Aims: We investigated the role of human papillomavirus (HPV) in the development of transitional cell carcinoma (TCC) arising in renal transplant recipients.

Methods: Genomic DNA was extracted from 10 microm paraffin embedded sections of five TCCs arising in five renal transplant recipients using the QIAamp DNA mini kit according to the manufacturer's instructions. beta-globin PCR was performed to test DNA adequacy. Samples were tested for the presence of HPV DNA by broad spectrum HPV PCR method using non-biotinylated SPF10 primers (SPF1A, SPF1B, SPF1C, SPF1D, SPF2B, SPF2D) which amplify a short 65 bp fragment. Positive bands were identified on a 3% gel. Positive samples underwent a second HPV PCR and were amplified using biotinylated SPF10 primer set, which amplifies the same 65 bp region of the L1 open reading frame. INNO-LiPA line probe assay was then performed to genotype the samples which uses a reverse hybridisation principle.

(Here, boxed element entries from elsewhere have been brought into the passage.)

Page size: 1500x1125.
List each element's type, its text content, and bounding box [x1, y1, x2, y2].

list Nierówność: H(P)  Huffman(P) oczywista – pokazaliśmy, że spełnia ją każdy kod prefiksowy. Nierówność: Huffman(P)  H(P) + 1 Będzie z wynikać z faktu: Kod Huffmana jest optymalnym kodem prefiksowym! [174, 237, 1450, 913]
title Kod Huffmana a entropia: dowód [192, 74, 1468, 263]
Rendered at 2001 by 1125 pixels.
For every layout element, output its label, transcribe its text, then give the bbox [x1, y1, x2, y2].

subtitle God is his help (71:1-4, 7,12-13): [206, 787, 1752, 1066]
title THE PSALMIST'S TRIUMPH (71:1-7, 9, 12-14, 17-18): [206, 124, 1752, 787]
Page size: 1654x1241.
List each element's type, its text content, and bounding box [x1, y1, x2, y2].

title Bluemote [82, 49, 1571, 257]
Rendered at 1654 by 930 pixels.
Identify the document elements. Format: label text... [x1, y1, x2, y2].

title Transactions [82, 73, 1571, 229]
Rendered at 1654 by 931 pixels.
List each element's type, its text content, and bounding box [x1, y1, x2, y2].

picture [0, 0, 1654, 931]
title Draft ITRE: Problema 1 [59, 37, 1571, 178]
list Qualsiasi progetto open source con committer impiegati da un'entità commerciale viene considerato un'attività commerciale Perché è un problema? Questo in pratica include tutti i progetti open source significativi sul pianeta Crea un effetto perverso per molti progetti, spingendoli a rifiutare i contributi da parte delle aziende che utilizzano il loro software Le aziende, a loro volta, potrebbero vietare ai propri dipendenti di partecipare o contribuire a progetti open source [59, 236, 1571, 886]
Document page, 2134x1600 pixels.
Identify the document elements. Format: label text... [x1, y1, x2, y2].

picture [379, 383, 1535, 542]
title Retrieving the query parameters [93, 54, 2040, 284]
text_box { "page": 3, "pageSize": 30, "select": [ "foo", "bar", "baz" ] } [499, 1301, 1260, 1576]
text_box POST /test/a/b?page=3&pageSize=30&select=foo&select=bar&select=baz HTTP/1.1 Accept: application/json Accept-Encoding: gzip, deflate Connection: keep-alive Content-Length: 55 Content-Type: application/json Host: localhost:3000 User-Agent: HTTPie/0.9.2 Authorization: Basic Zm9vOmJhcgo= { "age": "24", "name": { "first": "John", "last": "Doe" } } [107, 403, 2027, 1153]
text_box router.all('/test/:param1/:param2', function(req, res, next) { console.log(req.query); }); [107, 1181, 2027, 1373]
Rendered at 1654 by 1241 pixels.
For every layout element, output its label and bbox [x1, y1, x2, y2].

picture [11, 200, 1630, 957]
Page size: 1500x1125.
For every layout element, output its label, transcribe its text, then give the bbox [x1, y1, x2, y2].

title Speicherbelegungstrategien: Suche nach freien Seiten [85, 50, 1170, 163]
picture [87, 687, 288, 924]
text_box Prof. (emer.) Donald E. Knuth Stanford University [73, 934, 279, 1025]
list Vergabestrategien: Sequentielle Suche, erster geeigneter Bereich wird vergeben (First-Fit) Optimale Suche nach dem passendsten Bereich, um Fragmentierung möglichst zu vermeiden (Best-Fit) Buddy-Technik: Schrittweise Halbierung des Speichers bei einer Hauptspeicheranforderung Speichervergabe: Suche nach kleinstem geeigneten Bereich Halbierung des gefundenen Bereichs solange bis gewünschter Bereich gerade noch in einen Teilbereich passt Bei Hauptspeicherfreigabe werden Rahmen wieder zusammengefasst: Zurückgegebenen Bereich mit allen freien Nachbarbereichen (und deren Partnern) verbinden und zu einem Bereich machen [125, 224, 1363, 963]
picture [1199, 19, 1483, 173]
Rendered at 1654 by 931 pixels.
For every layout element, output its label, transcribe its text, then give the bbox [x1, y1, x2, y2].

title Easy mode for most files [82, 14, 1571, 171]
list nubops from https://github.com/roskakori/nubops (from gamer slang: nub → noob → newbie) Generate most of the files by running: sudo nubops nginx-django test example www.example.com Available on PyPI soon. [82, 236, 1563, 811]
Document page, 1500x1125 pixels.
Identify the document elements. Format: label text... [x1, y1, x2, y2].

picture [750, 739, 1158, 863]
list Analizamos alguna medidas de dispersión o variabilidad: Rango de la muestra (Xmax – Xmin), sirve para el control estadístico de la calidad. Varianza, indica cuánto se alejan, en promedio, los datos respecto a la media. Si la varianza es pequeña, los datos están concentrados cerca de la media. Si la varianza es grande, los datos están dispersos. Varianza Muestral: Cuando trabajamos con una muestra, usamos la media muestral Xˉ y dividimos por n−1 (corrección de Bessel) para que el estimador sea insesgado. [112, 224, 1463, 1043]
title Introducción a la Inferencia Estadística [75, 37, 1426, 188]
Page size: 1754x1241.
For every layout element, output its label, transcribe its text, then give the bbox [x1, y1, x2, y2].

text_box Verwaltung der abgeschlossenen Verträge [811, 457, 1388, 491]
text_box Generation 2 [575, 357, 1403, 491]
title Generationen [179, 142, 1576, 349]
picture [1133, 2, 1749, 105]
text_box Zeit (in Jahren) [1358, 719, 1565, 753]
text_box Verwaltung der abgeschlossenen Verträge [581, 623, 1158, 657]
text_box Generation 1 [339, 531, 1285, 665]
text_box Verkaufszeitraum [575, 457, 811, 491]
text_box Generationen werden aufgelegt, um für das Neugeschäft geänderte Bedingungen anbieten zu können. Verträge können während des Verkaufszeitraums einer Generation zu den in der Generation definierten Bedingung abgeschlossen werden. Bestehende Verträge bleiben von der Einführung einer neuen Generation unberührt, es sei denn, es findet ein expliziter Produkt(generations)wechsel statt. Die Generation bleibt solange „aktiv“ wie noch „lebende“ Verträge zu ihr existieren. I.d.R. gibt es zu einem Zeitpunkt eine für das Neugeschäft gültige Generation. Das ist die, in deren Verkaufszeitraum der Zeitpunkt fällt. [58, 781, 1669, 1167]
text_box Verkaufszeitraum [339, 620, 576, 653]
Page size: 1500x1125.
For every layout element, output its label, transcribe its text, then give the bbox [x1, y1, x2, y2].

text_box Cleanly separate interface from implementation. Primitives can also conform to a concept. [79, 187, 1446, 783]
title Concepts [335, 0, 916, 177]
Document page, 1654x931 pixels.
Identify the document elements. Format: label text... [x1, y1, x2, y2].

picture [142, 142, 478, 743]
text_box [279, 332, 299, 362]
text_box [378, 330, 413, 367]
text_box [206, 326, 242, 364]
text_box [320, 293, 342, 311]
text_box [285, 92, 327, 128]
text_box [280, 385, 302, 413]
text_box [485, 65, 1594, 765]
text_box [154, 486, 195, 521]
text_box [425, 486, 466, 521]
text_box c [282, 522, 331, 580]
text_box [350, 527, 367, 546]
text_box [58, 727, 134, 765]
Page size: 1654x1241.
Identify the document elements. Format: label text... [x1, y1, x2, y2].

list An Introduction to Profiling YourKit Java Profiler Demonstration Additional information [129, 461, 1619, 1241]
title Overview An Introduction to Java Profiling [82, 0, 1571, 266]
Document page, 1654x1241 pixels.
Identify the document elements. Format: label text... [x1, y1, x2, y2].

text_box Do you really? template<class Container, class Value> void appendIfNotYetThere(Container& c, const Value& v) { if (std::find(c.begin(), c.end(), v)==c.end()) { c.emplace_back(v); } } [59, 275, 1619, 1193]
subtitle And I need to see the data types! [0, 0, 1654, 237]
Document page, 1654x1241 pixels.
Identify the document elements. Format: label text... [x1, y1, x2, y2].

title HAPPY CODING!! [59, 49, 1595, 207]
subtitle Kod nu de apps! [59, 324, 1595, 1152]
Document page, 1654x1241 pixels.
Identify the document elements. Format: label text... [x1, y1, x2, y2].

Results: Four of five TCCs examined were positive for HPV. The high risk HPV16 was detected in three cases whereas in the fourth case an unclassifiable HPV genotype was present. In all DNA samples, beta-globin amplification was successful.

Conclusions: Our results indicate that HPV and in particular HPV16 may play an aetiological role in the development of TCC in renal transplant patients.